A wild animal cannot have all its needs for health and welfare met in captivity but many individuals and collectors want to own wildlife simply for the “ego boost” it provides.
She told of a rattlesnake found abandoned in a warehouse in Roodepoort last year. “Nobody actually knew it was a rattlesnake. When people went in there to start cleaning, they found this rattlesnake in a broken enclosure, completely dehydrated and starving to death.
“But it’s a rattlesnake — there is no anti-venom for [it] and some completely innocent person is at huge risk because someone took a decision to own a rattlesnake and then leave this incredibly dangerous animal.”
Willson said legislation and policies have to be tightened to protect animals and people.
Wolhuter said venomous snakes such as cottonmouths, for which there is no anti-venom available, and chinchillas are in high demand as pets “yet no home environment can match that of what these creatures truly need to thrive”.
“Yellow neck slider turtles and other species of fish are also hazardous to the local indigenous species in South Africa as are some species of exotic snakes.”
After Sheba’s escape, Creecy instructed the biodiversity and conservation group, which represents provinces and municipalities, to discuss a regulatory framework to govern exotic animals in captivity, Modise said. They met last Thursday.
“DFFE and provinces have agreed to establish a task team, together with the SA Local Government Association, to audit facilities where such exotic species and other dangerous animals … are kept in captivity with a view to developing a national regulatory framework.”

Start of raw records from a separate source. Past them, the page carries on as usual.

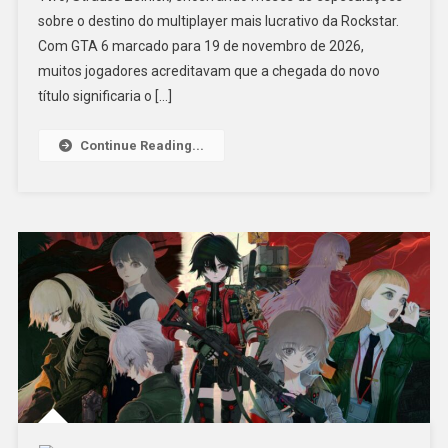
sobre o destino do multiplayer mais lucrativo da Rockstar.
Com GTA 6 marcado para 19 de novembro de 2026,
muitos jogadores acreditavam que a chegada do novo
título significaria o […]
Continue Reading...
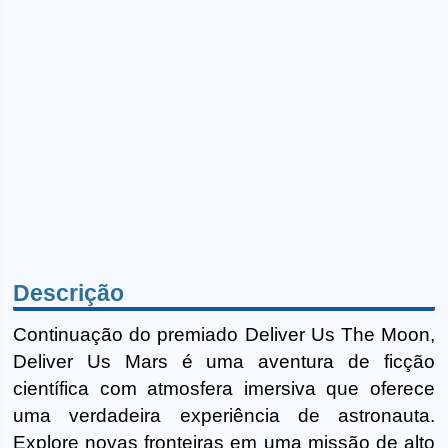
Descrição
Continuação do premiado Deliver Us The Moon,
Deliver Us Mars é uma aventura de ficção
científica com atmosfera imersiva que oferece
uma verdadeira experiência de astronauta.
Explore novas fronteiras em uma missão de alto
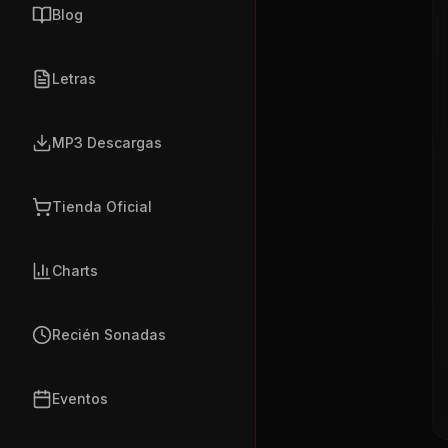
Blog
Letras
MP3 Descargas
Tienda Oficial
Charts
Recién Sonadas
Eventos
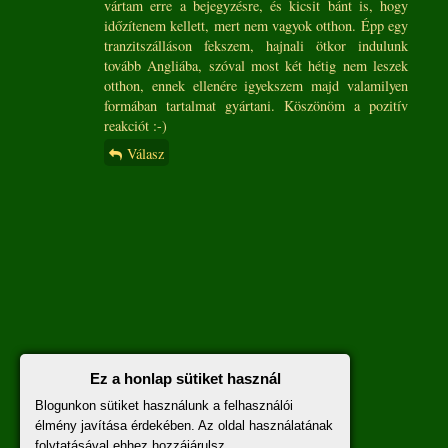
vártam erre a bejegyzésre, és kicsit bánt is, hogy
időzítenem kellett, mert nem vagyok otthon. Épp egy
tranzitszálláson fekszem, hajnali ötkor indulunk
tovább Angliába, szóval most két hétig nem leszek
otthon, ennek ellenére igyekszem majd valamilyen
formában tartalmat gyártani. Köszönöm a pozitív
reakciót :-)
Válasz
Ez a honlap sütiket használ
Blogunkon sütiket használunk a felhasználói
élmény javítása érdekében. Az oldal használatának
folytatásával ehhez hozzájárulsz.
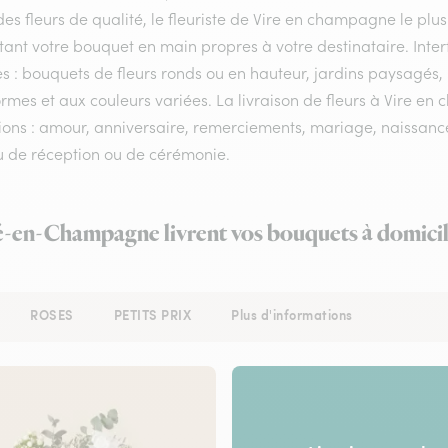
es fleurs de qualité, le fleuriste de Vire en champagne le plus
tant votre bouquet en main propres à votre destinataire. Int
es : bouquets de fleurs ronds ou en hauteur, jardins paysagés, 
rmes et aux couleurs variées. La livraison de fleurs à Vire en
ons : amour, anniversaire, remerciements, mariage, naissance, 
eu de réception ou de cérémonie.
ré-en-Champagne livrent vos bouquets à domicil
ROSES
PETITS PRIX
Plus d'informations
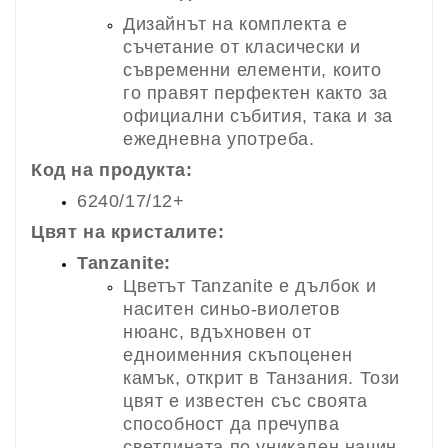
Дизайнът на комплекта е
съчетание от класически и
съвременни елементи, които
го правят перфектен както за
официални събития, така и за
ежедневна употреба.
Код на продукта:
6240/17/12+
Цвят на кристалите:
Tanzanite:
Цветът Tanzanite е дълбок и
наситен синьо-виолетов
нюанс, вдъхновен от
едноименния скъпоценен
камък, открит в Танзания. Този
цвят е известен със своята
способност да пречупва
светлината по уникален начин,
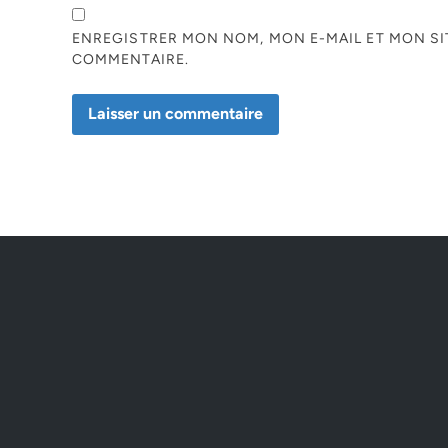
ENREGISTRER MON NOM, MON E-MAIL ET MON S
COMMENTAIRE.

Trendler said: “Once they start regulating [tigers] they then have to police and enforce, and we’ve heard some of the provinces say they don’t have a capacity to enforce. And again, how do you suddenly say to every tiger owner, that you’re not allowed to keep them or breed them?
“This is exactly the same way the lion industry is saying, ‘You gave us permits to conduct this business, now you’re telling us we can’t do it. We’ve invested money, we have staff, we have animals. If you take away our permits we’re going to sue you for loss of income.’
“So, there could be legal challenges when they try to regulate it.”